The students Mishael Wambua, Kandalla Maleehah, and Catherine Penda made history by beating Harvard Law School in the final of the competition.

The win makes them the first African team to win the competition  that was formerly known as the European Law Students Association Moot Court Competition on WTO Law.

The Dean Strathmore Law School Luis Franceschi took to twitter to celebrate the historic win.

The competition that attracted students from 90 law schools globally requires the participants to prepare and analyze a fictive case and present their arguments both for the Complainant and the Respondent in front of a panel which comprises of WTO and trade law experts.

Regional rounds are first conducted in Europe, Asia Pacific, Africa, and the America with 20 best team proceeding to participate in the Final Oral Round, which is held in Geneva.

{ Read: Flamboyant lawyers not among Kenya’s finest }

This big win comes as the Senate launches investigations of increasing failure of students sitting the Bar examination at the Kenya School of Law (KSL).

The probe comes after a petition filed by Mr Elkana Kitur and Mr Abdalla Suleiman.

The Law Society of Kenya (LSK) is also investigating the matter.

§ **Record extracts**:
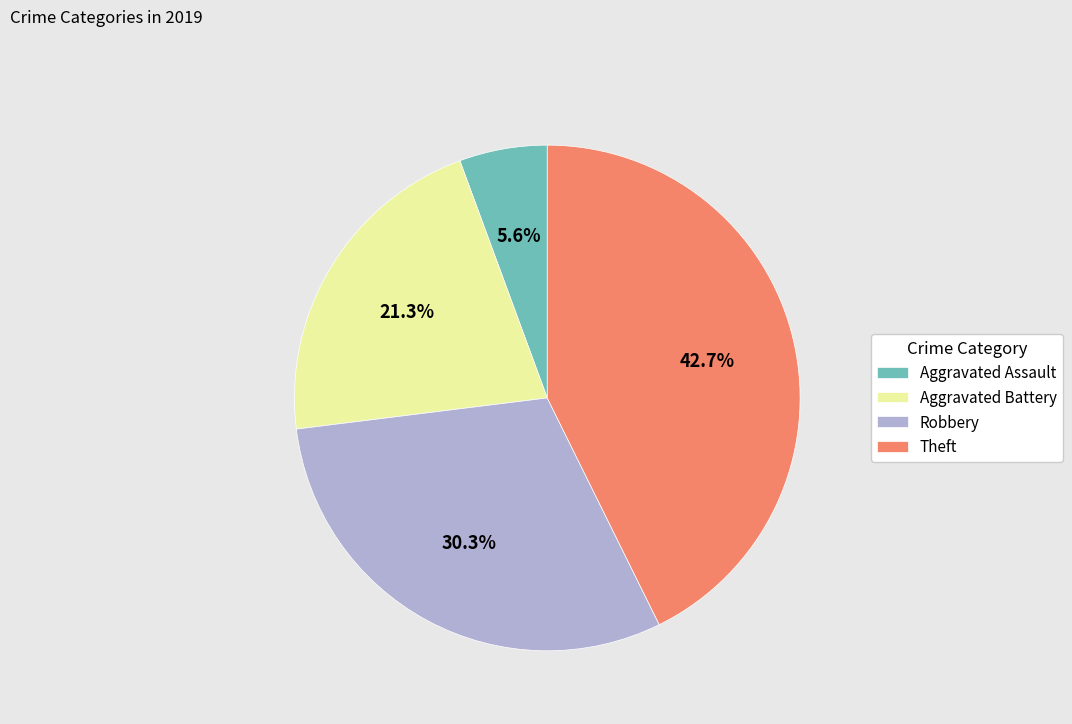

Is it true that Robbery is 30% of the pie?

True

* * *

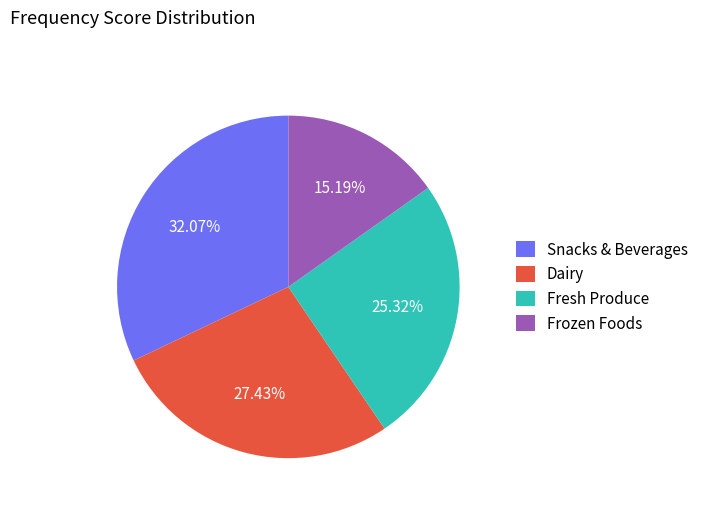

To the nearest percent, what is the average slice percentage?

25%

§ **Study questions**:
1. Duplicate a stretch of the moot court article, starting at the words "The Dean Strathmore" and ending after "Mr Abdalla Suleiman.".
2. Answer these questions on the moot court article:
(a) How many law schools sent students to the competition?
(b) In which city is the Final Oral Round held?
(c) Who filed the petition behind the Senate probe?

§ **Exercise responses**:
1.
The Dean Strathmore Law School Luis Franceschi took to twitter to celebrate the historic win.

The competition that attracted students from 90 law schools globally requires the participants to prepare and analyze a fictive case and present their arguments both for the Complainant and the Respondent in front of a panel which comprises of WTO and trade law experts.

Regional rounds are first conducted in Europe, Asia Pacific, Africa, and the America with 20 best team proceeding to participate in the Final Oral Round, which is held in Geneva.

{ Read: Flamboyant lawyers not among Kenya’s finest }

This big win comes as the Senate launches investigations of increasing failure of students sitting the Bar examination at the Kenya School of Law (KSL).

The probe comes after a petition filed by Mr Elkana Kitur and Mr Abdalla Suleiman.

2.
(a) 90
(b) Geneva
(c) Mr Elkana Kitur and Mr Abdalla Suleiman